▶ [Work order]: Output all the data exactly.

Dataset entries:
##########
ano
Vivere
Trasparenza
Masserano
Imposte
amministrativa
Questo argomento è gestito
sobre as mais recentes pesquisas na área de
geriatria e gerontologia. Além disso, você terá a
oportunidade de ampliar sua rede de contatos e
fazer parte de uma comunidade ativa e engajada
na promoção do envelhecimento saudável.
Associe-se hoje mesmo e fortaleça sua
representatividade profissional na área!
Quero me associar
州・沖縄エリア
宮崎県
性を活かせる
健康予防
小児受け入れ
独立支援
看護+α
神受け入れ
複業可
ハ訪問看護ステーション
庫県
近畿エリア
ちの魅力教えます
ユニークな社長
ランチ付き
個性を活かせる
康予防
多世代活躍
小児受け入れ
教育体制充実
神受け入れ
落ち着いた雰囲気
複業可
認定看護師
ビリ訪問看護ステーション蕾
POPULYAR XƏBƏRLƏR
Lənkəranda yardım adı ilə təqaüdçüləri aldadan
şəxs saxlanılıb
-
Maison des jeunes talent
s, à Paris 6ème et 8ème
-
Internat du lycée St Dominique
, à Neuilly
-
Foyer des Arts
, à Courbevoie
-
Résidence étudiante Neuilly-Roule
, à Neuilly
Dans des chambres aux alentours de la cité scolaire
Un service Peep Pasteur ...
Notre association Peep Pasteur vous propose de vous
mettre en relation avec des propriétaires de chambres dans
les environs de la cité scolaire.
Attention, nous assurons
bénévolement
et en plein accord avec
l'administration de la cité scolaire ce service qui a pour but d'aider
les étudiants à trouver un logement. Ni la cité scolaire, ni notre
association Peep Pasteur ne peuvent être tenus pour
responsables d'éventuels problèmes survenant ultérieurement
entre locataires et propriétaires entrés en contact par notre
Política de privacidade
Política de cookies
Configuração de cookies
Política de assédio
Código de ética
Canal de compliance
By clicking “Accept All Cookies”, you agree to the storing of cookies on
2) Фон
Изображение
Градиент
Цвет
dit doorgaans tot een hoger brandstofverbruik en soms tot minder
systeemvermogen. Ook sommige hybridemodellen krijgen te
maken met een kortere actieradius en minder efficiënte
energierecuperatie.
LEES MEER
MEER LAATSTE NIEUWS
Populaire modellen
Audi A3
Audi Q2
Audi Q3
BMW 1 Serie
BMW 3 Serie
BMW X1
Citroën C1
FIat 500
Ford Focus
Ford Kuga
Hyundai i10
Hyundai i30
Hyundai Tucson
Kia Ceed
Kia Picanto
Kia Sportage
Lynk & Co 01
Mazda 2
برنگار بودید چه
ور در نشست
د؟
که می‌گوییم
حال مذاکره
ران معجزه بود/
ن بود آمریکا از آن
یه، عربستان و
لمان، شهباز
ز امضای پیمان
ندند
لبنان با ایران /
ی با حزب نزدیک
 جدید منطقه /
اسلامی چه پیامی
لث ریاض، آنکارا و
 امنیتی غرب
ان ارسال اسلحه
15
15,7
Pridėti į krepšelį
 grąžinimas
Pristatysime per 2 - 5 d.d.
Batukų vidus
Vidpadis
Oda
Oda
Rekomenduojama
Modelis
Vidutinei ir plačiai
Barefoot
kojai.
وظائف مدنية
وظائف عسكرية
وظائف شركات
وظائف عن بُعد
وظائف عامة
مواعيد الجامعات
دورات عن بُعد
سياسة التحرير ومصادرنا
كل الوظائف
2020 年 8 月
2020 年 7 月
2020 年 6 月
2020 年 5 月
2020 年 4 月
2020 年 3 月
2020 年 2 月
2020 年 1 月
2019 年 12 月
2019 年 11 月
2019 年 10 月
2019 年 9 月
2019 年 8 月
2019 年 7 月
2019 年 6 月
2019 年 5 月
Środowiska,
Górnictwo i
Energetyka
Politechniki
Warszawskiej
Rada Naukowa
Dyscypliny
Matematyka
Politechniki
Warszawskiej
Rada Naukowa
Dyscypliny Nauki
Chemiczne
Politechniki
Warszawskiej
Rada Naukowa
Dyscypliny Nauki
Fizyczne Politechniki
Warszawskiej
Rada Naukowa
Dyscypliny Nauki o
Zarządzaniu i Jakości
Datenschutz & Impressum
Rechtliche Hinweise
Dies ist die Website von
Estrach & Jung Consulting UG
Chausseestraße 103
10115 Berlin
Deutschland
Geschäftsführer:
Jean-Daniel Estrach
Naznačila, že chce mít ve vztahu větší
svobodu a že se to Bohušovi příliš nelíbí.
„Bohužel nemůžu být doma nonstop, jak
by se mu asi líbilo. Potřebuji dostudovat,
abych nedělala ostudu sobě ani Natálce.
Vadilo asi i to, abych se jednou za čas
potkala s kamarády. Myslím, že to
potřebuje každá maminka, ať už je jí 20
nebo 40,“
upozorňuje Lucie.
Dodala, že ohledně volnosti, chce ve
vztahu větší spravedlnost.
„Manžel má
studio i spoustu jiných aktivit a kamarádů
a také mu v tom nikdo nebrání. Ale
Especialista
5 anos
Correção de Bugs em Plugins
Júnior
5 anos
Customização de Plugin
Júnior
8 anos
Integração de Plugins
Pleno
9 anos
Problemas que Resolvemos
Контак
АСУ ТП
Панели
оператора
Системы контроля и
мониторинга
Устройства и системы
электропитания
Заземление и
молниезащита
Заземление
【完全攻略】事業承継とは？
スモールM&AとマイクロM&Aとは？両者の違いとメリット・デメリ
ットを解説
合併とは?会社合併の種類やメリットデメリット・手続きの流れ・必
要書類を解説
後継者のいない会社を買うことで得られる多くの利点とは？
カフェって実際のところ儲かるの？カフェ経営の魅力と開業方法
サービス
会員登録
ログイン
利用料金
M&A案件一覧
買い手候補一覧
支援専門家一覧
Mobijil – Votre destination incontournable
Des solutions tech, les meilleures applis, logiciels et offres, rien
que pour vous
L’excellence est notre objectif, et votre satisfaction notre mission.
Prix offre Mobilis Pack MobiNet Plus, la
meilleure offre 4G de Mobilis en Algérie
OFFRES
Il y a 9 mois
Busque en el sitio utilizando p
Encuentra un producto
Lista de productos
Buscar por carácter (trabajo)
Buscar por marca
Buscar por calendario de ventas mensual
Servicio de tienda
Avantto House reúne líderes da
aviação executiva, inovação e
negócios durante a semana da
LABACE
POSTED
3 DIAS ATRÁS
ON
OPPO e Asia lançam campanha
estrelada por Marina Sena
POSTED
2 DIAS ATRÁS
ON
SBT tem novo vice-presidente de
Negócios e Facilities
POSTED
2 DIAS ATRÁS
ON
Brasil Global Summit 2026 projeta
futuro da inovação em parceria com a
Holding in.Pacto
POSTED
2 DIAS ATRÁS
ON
##########
▶ [Output]:
ano
Vivere
Trasparenza
Masserano
Imposte
amministrativa
Questo argomento è gestito
sobre as mais recentes pesquisas na área de
geriatria e gerontologia. Além disso, você terá a
oportunidade de ampliar sua rede de contatos e
fazer parte de uma comunidade ativa e engajada
na promoção do envelhecimento saudável.
Associe-se hoje mesmo e fortaleça sua
representatividade profissional na área!
Quero me associar
州・沖縄エリア
宮崎県
性を活かせる
健康予防
小児受け入れ
独立支援
看護+α
神受け入れ
複業可
ハ訪問看護ステーション
庫県
近畿エリア
ちの魅力教えます
ユニークな社長
ランチ付き
個性を活かせる
康予防
多世代活躍
小児受け入れ
教育体制充実
神受け入れ
落ち着いた雰囲気
複業可
認定看護師
ビリ訪問看護ステーション蕾
POPULYAR XƏBƏRLƏR
Lənkəranda yardım adı ilə təqaüdçüləri aldadan
şəxs saxlanılıb
-
Maison des jeunes talent
s, à Paris 6ème et 8ème
-
Internat du lycée St Dominique
, à Neuilly
-
Foyer des Arts
, à Courbevoie
-
Résidence étudiante Neuilly-Roule
, à Neuilly
Dans des chambres aux alentours de la cité scolaire
Un service Peep Pasteur ...
Notre association Peep Pasteur vous propose de vous
mettre en relation avec des propriétaires de chambres dans
les environs de la cité scolaire.
Attention, nous assurons
bénévolement
et en plein accord avec
l'administration de la cité scolaire ce service qui a pour but d'aider
les étudiants à trouver un logement. Ni la cité scolaire, ni notre
association Peep Pasteur ne peuvent être tenus pour
responsables d'éventuels problèmes survenant ultérieurement
entre locataires et propriétaires entrés en contact par notre
Política de privacidade
Política de cookies
Configuração de cookies
Política de assédio
Código de ética
Canal de compliance
By clicking “Accept All Cookies”, you agree to the storing of cookies on
2) Фон
Изображение
Градиент
Цвет
dit doorgaans tot een hoger brandstofverbruik en soms tot minder
systeemvermogen. Ook sommige hybridemodellen krijgen te
maken met een kortere actieradius en minder efficiënte
energierecuperatie.
LEES MEER
MEER LAATSTE NIEUWS
Populaire modellen
Audi A3
Audi Q2
Audi Q3
BMW 1 Serie
BMW 3 Serie
BMW X1
Citroën C1
FIat 500
Ford Focus
Ford Kuga
Hyundai i10
Hyundai i30
Hyundai Tucson
Kia Ceed
Kia Picanto
Kia Sportage
Lynk & Co 01
Mazda 2
برنگار بودید چه
ور در نشست
د؟
که می‌گوییم
حال مذاکره
ران معجزه بود/
ن بود آمریکا از آن
یه، عربستان و
لمان، شهباز
ز امضای پیمان
ندند
لبنان با ایران /
ی با حزب نزدیک
 جدید منطقه /
اسلامی چه پیامی
لث ریاض، آنکارا و
 امنیتی غرب
ان ارسال اسلحه
15
15,7
Pridėti į krepšelį
 grąžinimas
Pristatysime per 2 - 5 d.d.
Batukų vidus
Vidpadis
Oda
Oda
Rekomenduojama
Modelis
Vidutinei ir plačiai
Barefoot
kojai.
وظائف مدنية
وظائف عسكرية
وظائف شركات
وظائف عن بُعد
وظائف عامة
مواعيد الجامعات
دورات عن بُعد
سياسة التحرير ومصادرنا
كل الوظائف
2020 年 8 月
2020 年 7 月
2020 年 6 月
2020 年 5 月
2020 年 4 月
2020 年 3 月
2020 年 2 月
2020 年 1 月
2019 年 12 月
2019 年 11 月
2019 年 10 月
2019 年 9 月
2019 年 8 月
2019 年 7 月
2019 年 6 月
2019 年 5 月
Środowiska,
Górnictwo i
Energetyka
Politechniki
Warszawskiej
Rada Naukowa
Dyscypliny
Matematyka
Politechniki
Warszawskiej
Rada Naukowa
Dyscypliny Nauki
Chemiczne
Politechniki
Warszawskiej
Rada Naukowa
Dyscypliny Nauki
Fizyczne Politechniki
Warszawskiej
Rada Naukowa
Dyscypliny Nauki o
Zarządzaniu i Jakości
Datenschutz & Impressum
Rechtliche Hinweise
Dies ist die Website von
Estrach & Jung Consulting UG
Chausseestraße 103
10115 Berlin
Deutschland
Geschäftsführer:
Jean-Daniel Estrach
Naznačila, že chce mít ve vztahu větší
svobodu a že se to Bohušovi příliš nelíbí.
„Bohužel nemůžu být doma nonstop, jak
by se mu asi líbilo. Potřebuji dostudovat,
abych nedělala ostudu sobě ani Natálce.
Vadilo asi i to, abych se jednou za čas
potkala s kamarády. Myslím, že to
potřebuje každá maminka, ať už je jí 20
nebo 40,“
upozorňuje Lucie.
Dodala, že ohledně volnosti, chce ve
vztahu větší spravedlnost.
„Manžel má
studio i spoustu jiných aktivit a kamarádů
a také mu v tom nikdo nebrání. Ale
Especialista
5 anos
Correção de Bugs em Plugins
Júnior
5 anos
Customização de Plugin
Júnior
8 anos
Integração de Plugins
Pleno
9 anos
Problemas que Resolvemos
Контак
АСУ ТП
Панели
оператора
Системы контроля и
мониторинга
Устройства и системы
электропитания
Заземление и
молниезащита
Заземление
【完全攻略】事業承継とは？
スモールM&AとマイクロM&Aとは？両者の違いとメリット・デメリ
ットを解説
合併とは?会社合併の種類やメリットデメリット・手続きの流れ・必
要書類を解説
後継者のいない会社を買うことで得られる多くの利点とは？
カフェって実際のところ儲かるの？カフェ経営の魅力と開業方法
サービス
会員登録
ログイン
利用料金
M&A案件一覧
買い手候補一覧
支援専門家一覧
Mobijil – Votre destination incontournable
Des solutions tech, les meilleures applis, logiciels et offres, rien
que pour vous
L’excellence est notre objectif, et votre satisfaction notre mission.
Prix offre Mobilis Pack MobiNet Plus, la
meilleure offre 4G de Mobilis en Algérie
OFFRES
Il y a 9 mois
Busque en el sitio utilizando p
Encuentra un producto
Lista de productos
Buscar por carácter (trabajo)
Buscar por marca
Buscar por calendario de ventas mensual
Servicio de tienda
Avantto House reúne líderes da
aviação executiva, inovação e
negócios durante a semana da
LABACE
POSTED
3 DIAS ATRÁS
ON
OPPO e Asia lançam campanha
estrelada por Marina Sena
POSTED
2 DIAS ATRÁS
ON
SBT tem novo vice-presidente de
Negócios e Facilities
POSTED
2 DIAS ATRÁS
ON
Brasil Global Summit 2026 projeta
futuro da inovação em parceria com a
Holding in.Pacto
POSTED
2 DIAS ATRÁS
ON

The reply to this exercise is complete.